A group of children ran toward them dressed in brightly colored garments and smiling gap-toothed smiles.

“Hello.” Dempsey smiled and tucked her hand into the crook of his elbow. “What language do they speak?” he asked her.

“Probably a mix of Wakhi and Kyrgyz.”

He grunted, which suggested his skills didn’t include those two obscure languages.

“Some of them speak English,” she added.

They marched into the center of the tiny village and a little man came to the door of his house and smiled at them widely. He wore two jackets and a knitted cap, his features those of ancient Mongolia. The others wore an eclectic mixture of clothes from the traditional to a soccer jersey pulled tight over several layers of sweaters. The man in the doorway, clearly the chief elder, chattered at them in his own language. Axelle pulled her hat more firmly over her hair until it was covered. The people here were moderate in their religious beliefs but she didn’t want to offend.

Dempsey said, “I need a telephone, and my wife and I need somewhere to rest.” He put his hands together and leaned his head to the side, mimicking sleep.
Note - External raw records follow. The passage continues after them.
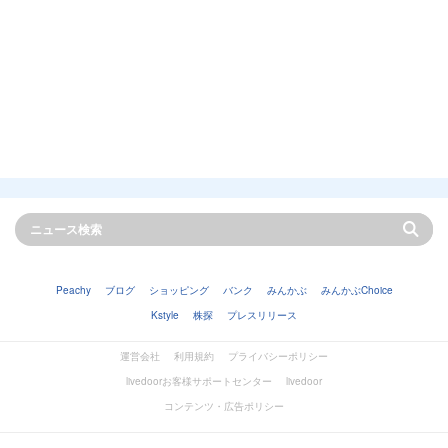
Peachy
ブログ
ショッピング
バンク
みんかぶ
みんかぶChoice
Kstyle
株探
プレスリリース
運営会社
利用規約
プライバシーポリシー
livedoorお客様サポートセンター
livedoor
コンテンツ・広告ポリシー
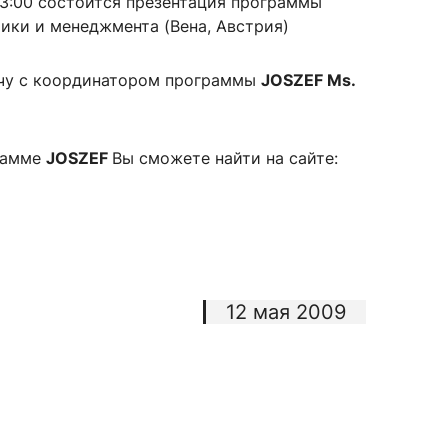
о 13:00 состоится презентация программы
ики и менеджмента (Вена, Австрия)
чу с координатором программы
JOSZEF Ms.
сурсы
ИИ в образовании
Студентам
рамме
JOSZEF
Вы сможете найти на сайте:
е базы
Преподавателям
ческий отдел
12 мая 2009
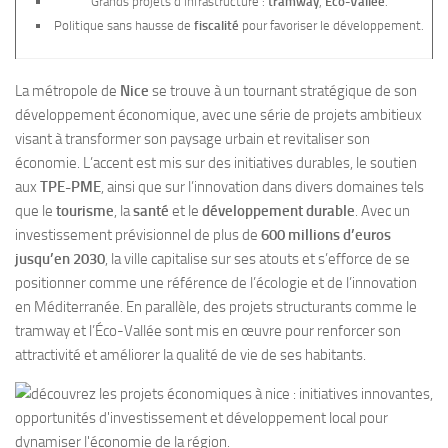
Grands projets d’infrastructure :
tramway
,
Éco-Vallée
.
Politique sans hausse de
fiscalité
pour favoriser le développement.
La métropole de
Nice
se trouve à un tournant stratégique de son
développement économique, avec une série de projets ambitieux
visant à transformer son paysage urbain et revitaliser son
économie. L’accent est mis sur des initiatives durables, le soutien
aux
TPE-PME
, ainsi que sur l’innovation dans divers domaines tels
que le
tourisme
, la
santé
et le
développement durable
. Avec un
investissement prévisionnel de plus de
600 millions d’euros
jusqu’en 2030
, la ville capitalise sur ses atouts et s’efforce de se
positionner comme une référence de l’écologie et de l’innovation
en Méditerranée. En parallèle, des projets structurants comme le
tramway et l’Éco-Vallée sont mis en œuvre pour renforcer son
attractivité et améliorer la qualité de vie de ses habitants.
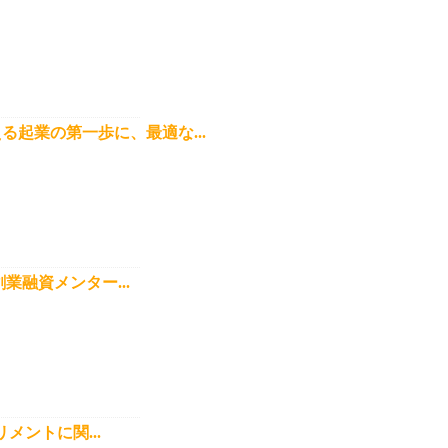
起業の第一歩に、最適な...
融資メンター...
ントに関...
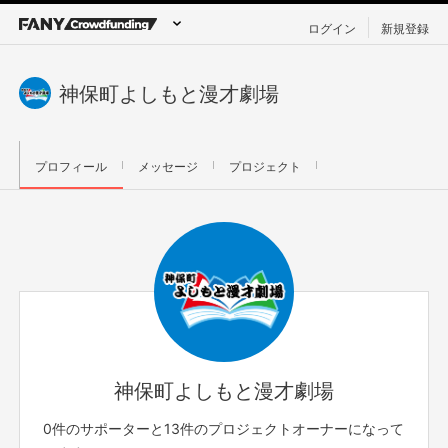
ログイン
新規登録
神保町よしもと漫才劇場
プロフィール
メッセージ
プロジェクト
神保町よしもと漫才劇場
0件のサポーターと13件のプロジェクトオーナーになって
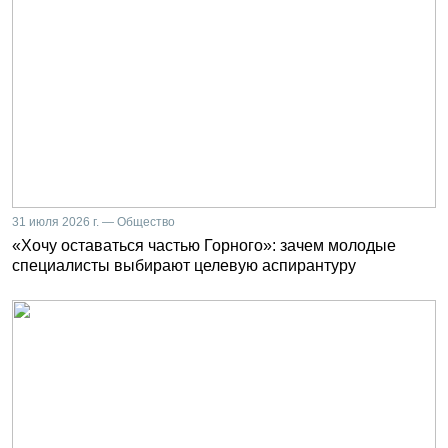
31 июля 2026 г. — Общество
«Хочу оставаться частью Горного»: зачем молодые
специалисты выбирают целевую аспирантуру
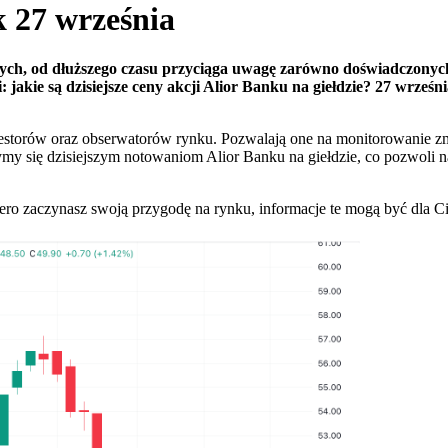
 27 września
ych, od dłuższego czasu przyciąga uwagę zarówno doświadczonych 
 jakie są dzisiejsze ceny akcji Alior Banku na giełdzie? 27 wrześ
westorów oraz obserwatorów rynku. Pozwalają one na monitorowanie 
zymy się dzisiejszym notowaniom Alior Banku na giełdzie, co pozwoli 
iero zaczynasz swoją przygodę na rynku, informacje te mogą być dla 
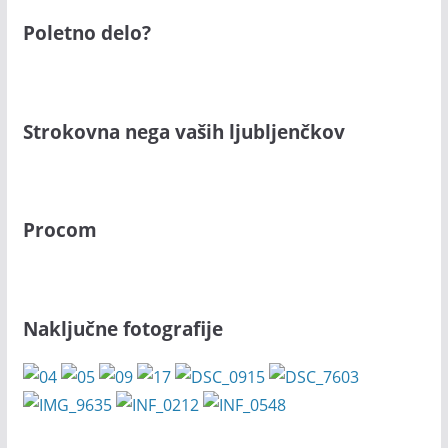
Poletno delo?
Strokovna nega vaših ljubljenčkov
Procom
Naključne fotografije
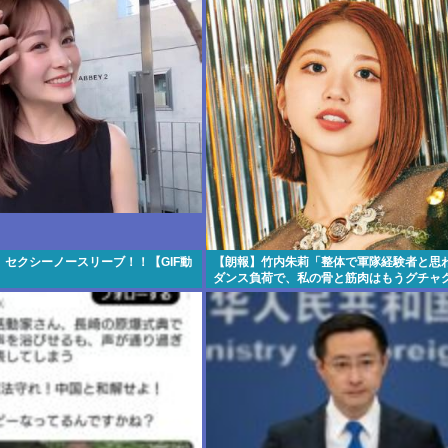
セクシーノースリーブ！！【GIF動
【朗報】竹内朱莉「整体で軍隊経験者と思
ダンス負荷で、私の骨と筋肉はもうグチャ
なってい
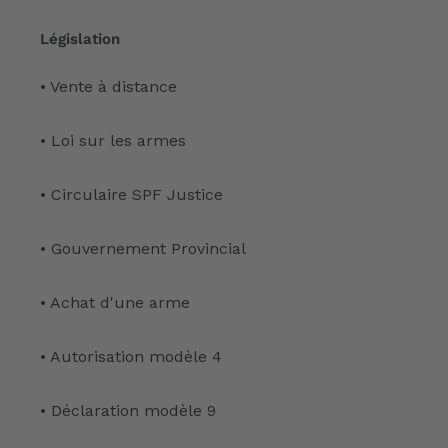
Législation
• Vente à distance
• Loi sur les armes
• Circulaire SPF Justice
• Gouvernement Provincial
• Achat d'une arme
• Autorisation modèle 4
• Déclaration modèle 9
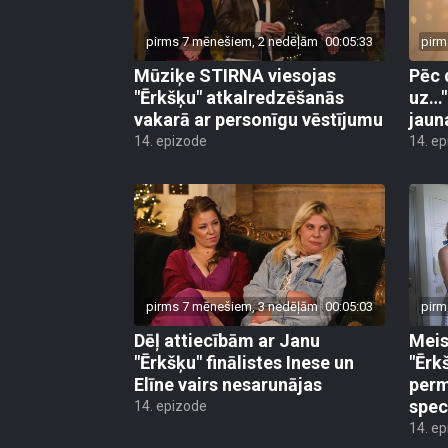
pirms 7 mēnešiem, 2 nedēļām
00:05:33
pirm
Mūziķe STIRNA viesojas
Pēc 
"Ērkšķu" atkalredzēšanās
uz…"
vakarā ar personīgu vēstījumu
jaun
14. epizode
14. e
pirms 7 mēnešiem, 3 nedēļām
00:05:03
pirm
Dēļ attiecībām ar Janu
Meis
"Ērkšķu" finālistes Inese un
"Ērkš
Elīne vairs nesarunājas
perm
spec
14. epizode
14. e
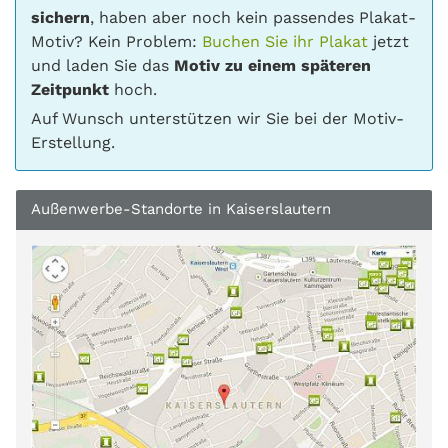
sichern
, haben aber noch kein passendes Plakat-
Motiv? Kein Problem:
Buchen Sie ihr Plakat
jetzt
und laden Sie das
Motiv zu einem späteren
Zeitpunkt
hoch.
Auf Wunsch unterstützen wir Sie bei der Motiv-
Erstellung.
Außenwerbe-Standorte in Kaiserslautern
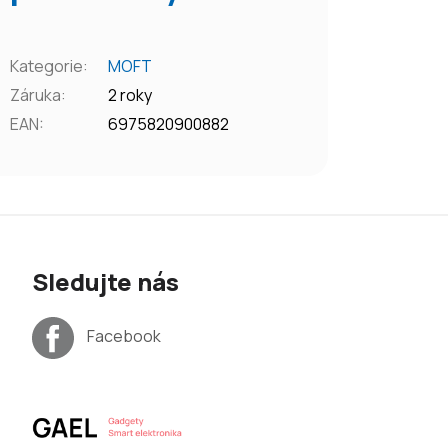
Kategorie
:
MOFT
Záruka
:
2 roky
EAN
:
6975820900882
Sledujte nás
Facebook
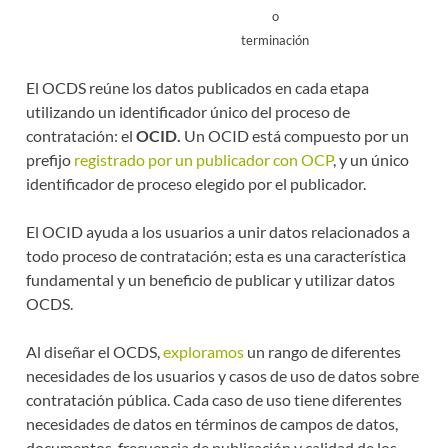
o
terminación
El OCDS reúne los datos publicados en cada etapa
utilizando un identificador único del proceso de
contratación: el
OCID.
Un OCID está compuesto por un
prefijo
registrado por un publicador con OCP
, y un único
identificador de proceso elegido por el publicador.
El OCID ayuda a los usuarios a unir datos relacionados a
todo proceso de contratación; esta es una característica
fundamental y un beneficio de publicar y utilizar datos
OCDS.
Al diseñar el OCDS,
exploramos
un rango de diferentes
necesidades de los usuarios y casos de uso de datos sobre
contratación pública. Cada caso de uso tiene diferentes
necesidades de datos en términos de campos de datos,
documentos, frecuencia de publicación y calidad de los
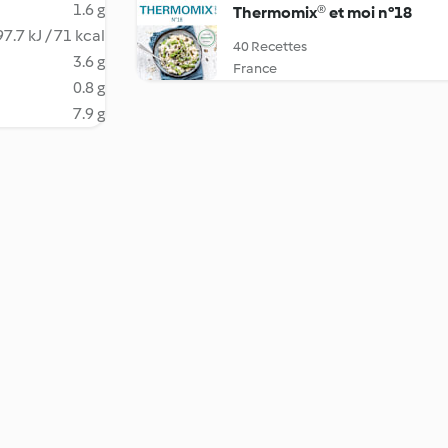
1.6 g
Thermomix® et moi n°18
7.7 kJ / 71 kcal
40 Recettes
3.6 g
France
0.8 g
7.9 g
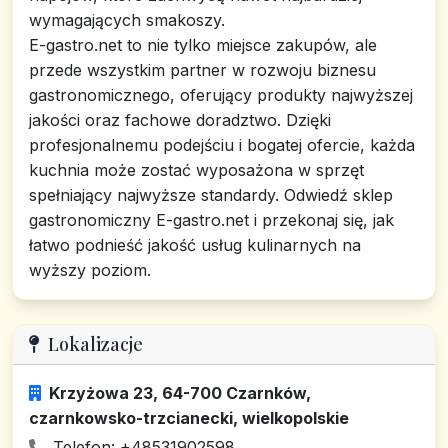
wymagających smakoszy.
E-gastro.net to nie tylko miejsce zakupów, ale
przede wszystkim partner w rozwoju biznesu
gastronomicznego, oferujący produkty najwyższej
jakości oraz fachowe doradztwo. Dzięki
profesjonalnemu podejściu i bogatej ofercie, każda
kuchnia może zostać wyposażona w sprzęt
spełniający najwyższe standardy. Odwiedź sklep
gastronomiczny E-gastro.net i przekonaj się, jak
łatwo podnieść jakość usług kulinarnych na
wyższy poziom.
Lokalizacje
Krzyżowa 23, 64-700 Czarnków,
czarnkowsko-trzcianecki, wielkopolskie
Telefon: +48531902598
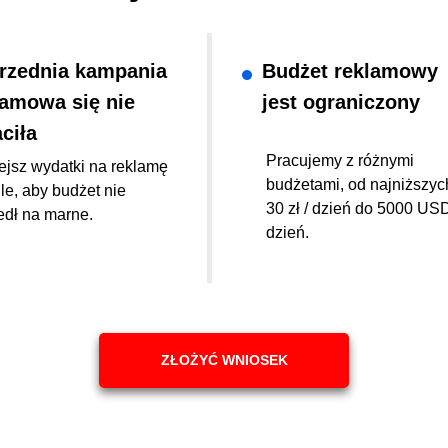
rzednia kampania
Budżet reklamowy
lamowa się nie
jest ograniczony
ciła
Pracujemy z różnymi
ejsz wydatki na reklamę
budżetami, od najniższyc
e, aby budżet nie
30 zł / dzień do 5000 USD
edł na marne.
dzień.
ZŁOŻYĆ WNIOSEK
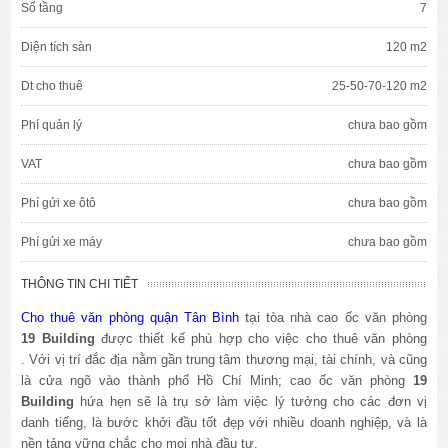
Số tầng
7
Diện tích sàn
120 m2
Dt cho thuê
25-50-70-120 m2
Phí quản lý
chưa bao gồm
VAT
chưa bao gồm
Phí gửi xe ôtô
chưa bao gồm
Phí gửi xe máy
chưa bao gồm
THÔNG TIN CHI TIẾT
tại t
Cho thuê văn phòng quận Tân Bình
òa nhà cao ốc văn phòng
19
Building
được thiết kế phù hợp cho việc cho thuê văn phòng
. Với vị trí đắc địa nằm gần trung tâm thương mại, tài chính, và cũng
là cửa ngõ vào thành phố Hồ Chí Minh; cao ốc văn phòng
19
Building
hứa hẹn sẽ là trụ sở làm việc lý tưởng cho các đơn vị
danh tiếng, là bước khởi đầu tốt đẹp với nhiều doanh nghiệp, và là
nền tảng vững chắc cho mọi nhà đầu tư.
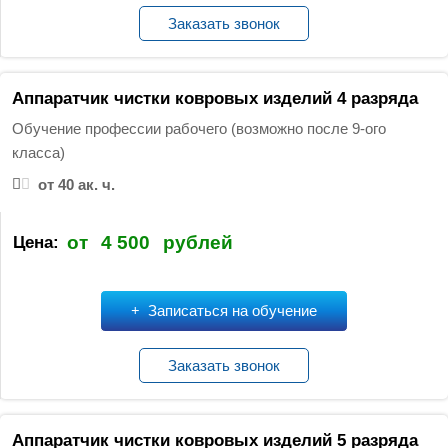
Заказать звонок
Аппаратчик чистки ковровых изделий 4 разряда
Обучение профессии рабочего (возможно после 9-ого
класса)
от 40 ак. ч.
от
4 500
рублей
Цена:
Записаться на обучение
Заказать звонок
Аппаратчик чистки ковровых изделий 5 разряда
She swallowed the knot that formed in her throat at the words. The man was nodding and trying to drag Dempsey into his house for tea while the women urged her to follow them.

“Go,” she said. “I doubt the guy would take on the whole village.” She could barely keep her eyes open anyway.

“I’ll be there as soon as I’ve radioed HQ.”

She nodded gratefully. She knew he’d check on Anji and Josef too. And her leopards. The weight of guilt wanted to crush her—so many had died so that Dmitri Volkov could lure her here a few months early. Who
had
he been talking to on the sat phone? Her father? Or someone else?

The women showed her into a hut. Before she went inside she noticed Dempsey watching her from the doorway of the other hut. He smiled then turned away. Her heart hurt. She could hear him asking for a radio or telephone. The women ushered her inside and she asked to use the facilities, which were as basic as she’d expected. After she’d cleaned up, they gave her some clean clothes but she was too tired to get undressed. She pulled back the heavy cloth curtain to reveal a rich red blanket spread on top of a roughly constructed platform. It was as close to a real bed as she was likely to get in this place and she wanted to kiss the ground in relief. She nodded her thanks and, as soon as they left her alone, she fell face-first onto the bed and was asleep in seconds.

 

***

 

Reports were Volkov survived the bombing raid.

Jonathon stepped from his car outside Lucinda Allworth’s Suffolk home and ran his fingers through his hair. Security was subtle but thorough and he had to show ID to a protection officer before he was even allowed to knock on the door. He hadn’t called ahead. Didn’t want to give her the opportunity to refuse to see him. He knew that if he turned up on the doorstep she was English enough to invite him in for a cup of tea.

“Jonathon?” She opened the door, looking thin and delicate in a pretty cotton dress covered with summer flowers. “Come in.” She smiled and waved to her security detail before stepping away from the door and ushering him inside.